Your task: Both the line with "trekt, heeft verloren.’" and the line with "moeder kon omslaan." in the records below must appear in the output, along with every line between them, exactly and with nothing added.

------------------------------------------------------------

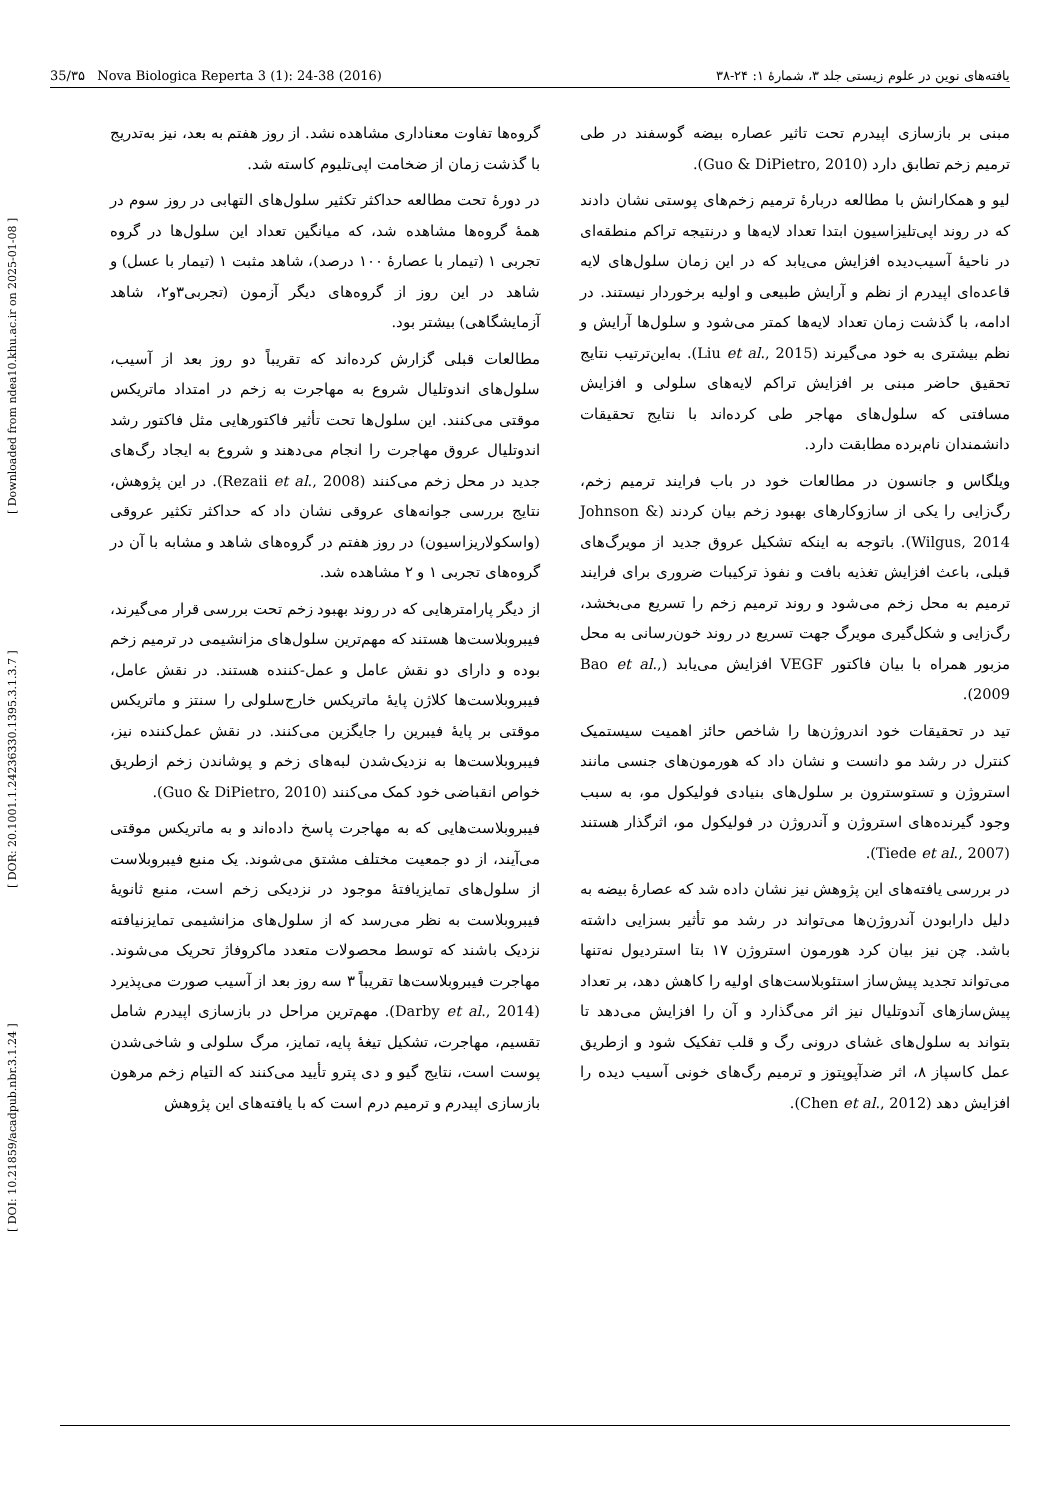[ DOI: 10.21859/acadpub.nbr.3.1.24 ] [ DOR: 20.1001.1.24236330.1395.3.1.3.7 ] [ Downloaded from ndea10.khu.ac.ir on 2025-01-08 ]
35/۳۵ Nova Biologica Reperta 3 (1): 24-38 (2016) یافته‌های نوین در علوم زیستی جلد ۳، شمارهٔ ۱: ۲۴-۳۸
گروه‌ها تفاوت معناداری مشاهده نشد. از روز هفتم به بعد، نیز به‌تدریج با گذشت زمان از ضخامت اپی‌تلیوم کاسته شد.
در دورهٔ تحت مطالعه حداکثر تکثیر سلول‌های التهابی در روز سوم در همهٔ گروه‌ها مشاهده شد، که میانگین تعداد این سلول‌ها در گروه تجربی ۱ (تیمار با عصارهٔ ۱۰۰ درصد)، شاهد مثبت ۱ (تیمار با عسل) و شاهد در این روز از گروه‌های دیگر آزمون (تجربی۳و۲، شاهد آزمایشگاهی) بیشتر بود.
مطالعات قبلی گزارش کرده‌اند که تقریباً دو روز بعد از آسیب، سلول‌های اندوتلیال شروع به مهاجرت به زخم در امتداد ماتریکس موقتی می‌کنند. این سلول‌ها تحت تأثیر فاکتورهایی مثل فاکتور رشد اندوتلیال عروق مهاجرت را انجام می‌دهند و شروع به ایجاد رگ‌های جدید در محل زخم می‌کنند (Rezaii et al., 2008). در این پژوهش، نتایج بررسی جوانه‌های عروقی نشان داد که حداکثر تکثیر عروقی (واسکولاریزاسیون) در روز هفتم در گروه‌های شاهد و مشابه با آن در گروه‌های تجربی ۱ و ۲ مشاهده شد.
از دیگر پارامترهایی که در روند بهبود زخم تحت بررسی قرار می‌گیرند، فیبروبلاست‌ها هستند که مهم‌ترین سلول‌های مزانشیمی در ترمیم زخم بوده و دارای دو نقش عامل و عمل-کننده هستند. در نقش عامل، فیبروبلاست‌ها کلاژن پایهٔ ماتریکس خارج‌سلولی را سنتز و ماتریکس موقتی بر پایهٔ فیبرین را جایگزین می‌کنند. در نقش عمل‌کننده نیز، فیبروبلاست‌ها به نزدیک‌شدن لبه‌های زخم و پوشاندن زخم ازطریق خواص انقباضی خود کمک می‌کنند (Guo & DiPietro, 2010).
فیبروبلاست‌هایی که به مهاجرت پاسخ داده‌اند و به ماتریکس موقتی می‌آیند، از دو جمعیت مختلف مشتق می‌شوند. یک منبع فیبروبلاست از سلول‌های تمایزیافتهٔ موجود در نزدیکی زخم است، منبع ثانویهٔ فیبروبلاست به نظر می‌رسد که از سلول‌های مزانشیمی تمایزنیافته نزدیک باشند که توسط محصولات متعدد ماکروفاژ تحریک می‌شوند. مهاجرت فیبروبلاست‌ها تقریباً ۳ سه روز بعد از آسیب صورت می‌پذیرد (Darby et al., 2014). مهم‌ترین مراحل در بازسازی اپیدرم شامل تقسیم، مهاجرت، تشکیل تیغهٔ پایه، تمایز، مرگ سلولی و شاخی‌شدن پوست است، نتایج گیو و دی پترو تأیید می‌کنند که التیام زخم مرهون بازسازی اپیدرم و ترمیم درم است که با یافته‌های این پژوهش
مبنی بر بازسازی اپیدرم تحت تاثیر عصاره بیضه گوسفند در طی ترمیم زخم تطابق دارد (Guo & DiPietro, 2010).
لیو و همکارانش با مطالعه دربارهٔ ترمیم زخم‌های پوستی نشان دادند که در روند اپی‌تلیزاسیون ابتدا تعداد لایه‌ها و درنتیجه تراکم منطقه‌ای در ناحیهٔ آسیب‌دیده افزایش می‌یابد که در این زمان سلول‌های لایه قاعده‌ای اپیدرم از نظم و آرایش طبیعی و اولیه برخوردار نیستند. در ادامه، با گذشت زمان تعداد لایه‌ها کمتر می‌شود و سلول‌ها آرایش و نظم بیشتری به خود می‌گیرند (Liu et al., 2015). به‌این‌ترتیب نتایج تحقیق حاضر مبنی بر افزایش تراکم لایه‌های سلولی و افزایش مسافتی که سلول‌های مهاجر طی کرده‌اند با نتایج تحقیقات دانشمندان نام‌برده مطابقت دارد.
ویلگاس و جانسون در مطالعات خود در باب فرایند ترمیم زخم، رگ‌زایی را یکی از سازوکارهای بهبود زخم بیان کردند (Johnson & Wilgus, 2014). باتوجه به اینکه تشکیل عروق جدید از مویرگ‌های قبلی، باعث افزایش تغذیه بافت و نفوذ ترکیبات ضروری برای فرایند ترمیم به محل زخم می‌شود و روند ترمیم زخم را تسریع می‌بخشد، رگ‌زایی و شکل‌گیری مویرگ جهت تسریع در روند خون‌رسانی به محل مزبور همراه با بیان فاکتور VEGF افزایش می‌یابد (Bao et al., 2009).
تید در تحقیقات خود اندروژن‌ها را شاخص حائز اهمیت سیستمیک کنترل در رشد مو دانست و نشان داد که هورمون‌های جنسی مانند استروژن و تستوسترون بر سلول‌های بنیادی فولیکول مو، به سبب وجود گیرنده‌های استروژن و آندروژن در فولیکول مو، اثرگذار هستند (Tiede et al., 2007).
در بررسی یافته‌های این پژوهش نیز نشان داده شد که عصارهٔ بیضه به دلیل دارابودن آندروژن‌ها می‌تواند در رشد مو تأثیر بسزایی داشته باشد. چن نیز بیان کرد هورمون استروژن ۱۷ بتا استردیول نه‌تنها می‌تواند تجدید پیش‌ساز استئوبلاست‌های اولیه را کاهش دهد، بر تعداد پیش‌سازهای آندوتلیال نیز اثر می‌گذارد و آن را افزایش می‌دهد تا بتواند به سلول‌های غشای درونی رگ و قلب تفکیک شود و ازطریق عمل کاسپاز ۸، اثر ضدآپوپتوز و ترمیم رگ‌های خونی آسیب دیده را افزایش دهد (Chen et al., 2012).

------------------------------------------------------------

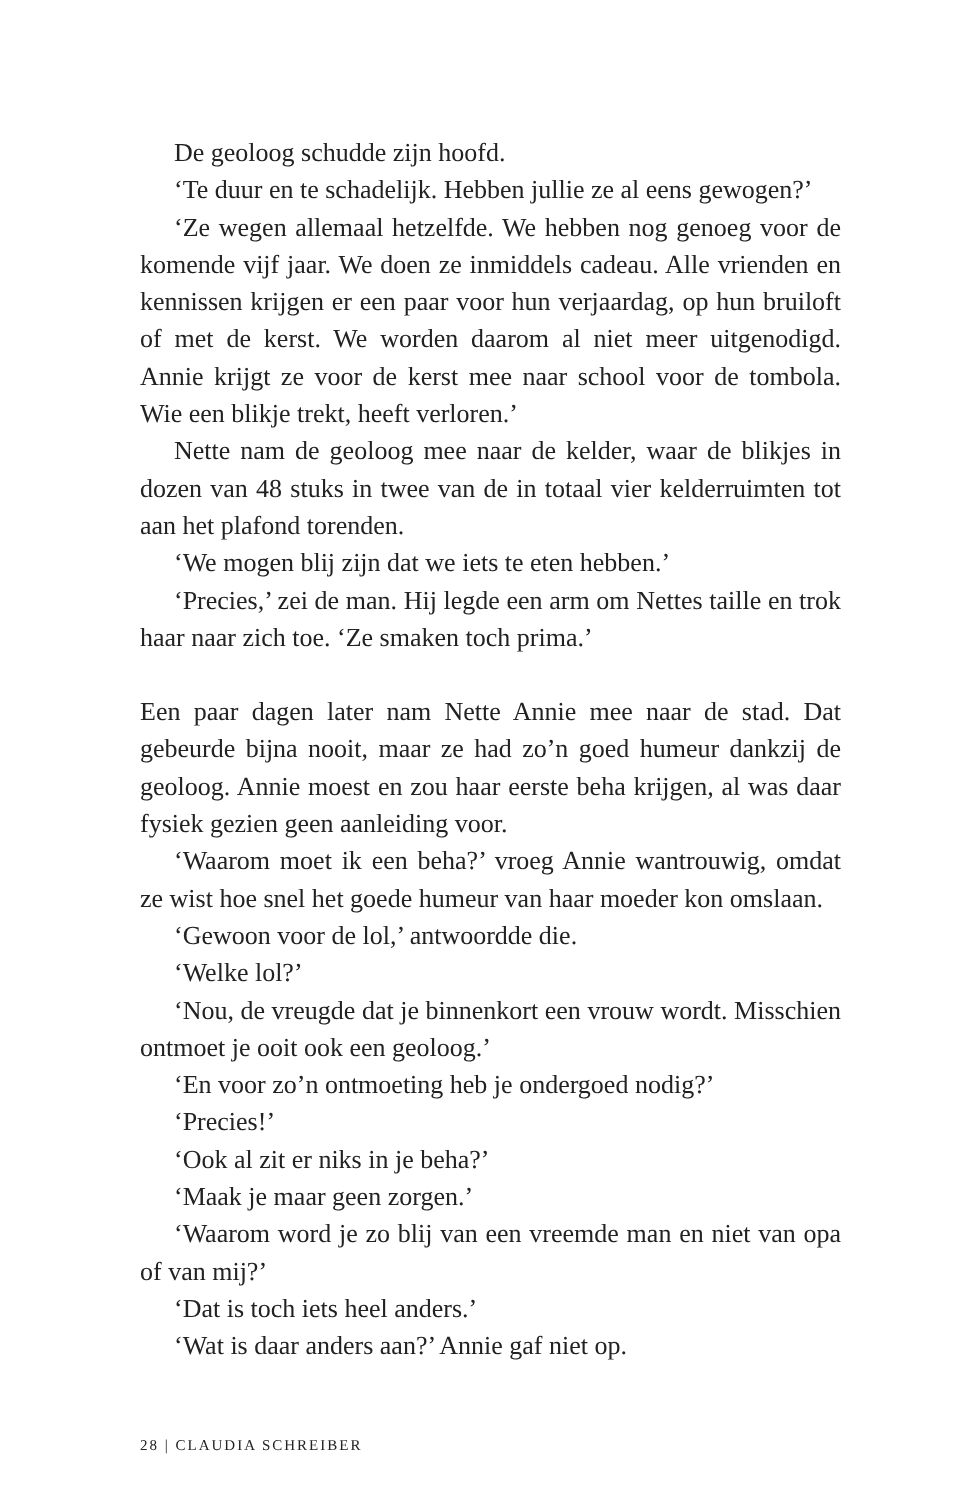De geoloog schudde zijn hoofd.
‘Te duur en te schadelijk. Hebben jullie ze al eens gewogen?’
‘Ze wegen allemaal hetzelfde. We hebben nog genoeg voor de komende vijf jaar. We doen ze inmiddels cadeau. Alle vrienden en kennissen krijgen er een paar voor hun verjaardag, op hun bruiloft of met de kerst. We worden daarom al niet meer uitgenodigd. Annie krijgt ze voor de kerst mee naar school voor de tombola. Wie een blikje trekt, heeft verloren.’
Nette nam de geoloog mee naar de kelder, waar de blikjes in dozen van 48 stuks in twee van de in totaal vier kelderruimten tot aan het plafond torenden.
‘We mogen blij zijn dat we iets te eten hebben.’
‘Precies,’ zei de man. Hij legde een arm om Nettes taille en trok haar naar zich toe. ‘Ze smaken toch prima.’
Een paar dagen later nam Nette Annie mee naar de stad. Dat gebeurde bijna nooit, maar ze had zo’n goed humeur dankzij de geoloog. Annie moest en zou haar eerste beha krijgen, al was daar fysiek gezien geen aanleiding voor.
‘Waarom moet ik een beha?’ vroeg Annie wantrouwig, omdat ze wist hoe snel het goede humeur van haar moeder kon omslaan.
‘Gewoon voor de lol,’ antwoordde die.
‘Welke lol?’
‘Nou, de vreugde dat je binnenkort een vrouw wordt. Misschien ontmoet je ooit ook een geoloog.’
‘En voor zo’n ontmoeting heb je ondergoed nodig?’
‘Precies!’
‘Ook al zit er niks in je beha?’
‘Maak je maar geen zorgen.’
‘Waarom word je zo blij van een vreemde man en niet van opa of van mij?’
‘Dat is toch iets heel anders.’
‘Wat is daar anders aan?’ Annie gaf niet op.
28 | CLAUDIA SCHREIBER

------------------------------------------------------------

Worked solution:
‘Ze wegen allemaal hetzelfde. We hebben nog genoeg voor de komende vijf jaar. We doen ze inmiddels cadeau. Alle vrienden en kennissen krijgen er een paar voor hun verjaardag, op hun bruiloft of met de kerst. We worden daarom al niet meer uitgenodigd. Annie krijgt ze voor de kerst mee naar school voor de tombola. Wie een blikje trekt, heeft verloren.’
Nette nam de geoloog mee naar de kelder, waar de blikjes in dozen van 48 stuks in twee van de in totaal vier kelderruimten tot aan het plafond torenden.
‘We mogen blij zijn dat we iets te eten hebben.’
‘Precies,’ zei de man. Hij legde een arm om Nettes taille en trok haar naar zich toe. ‘Ze smaken toch prima.’
Een paar dagen later nam Nette Annie mee naar de stad. Dat gebeurde bijna nooit, maar ze had zo’n goed humeur dankzij de geoloog. Annie moest en zou haar eerste beha krijgen, al was daar fysiek gezien geen aanleiding voor.
‘Waarom moet ik een beha?’ vroeg Annie wantrouwig, omdat ze wist hoe snel het goede humeur van haar moeder kon omslaan.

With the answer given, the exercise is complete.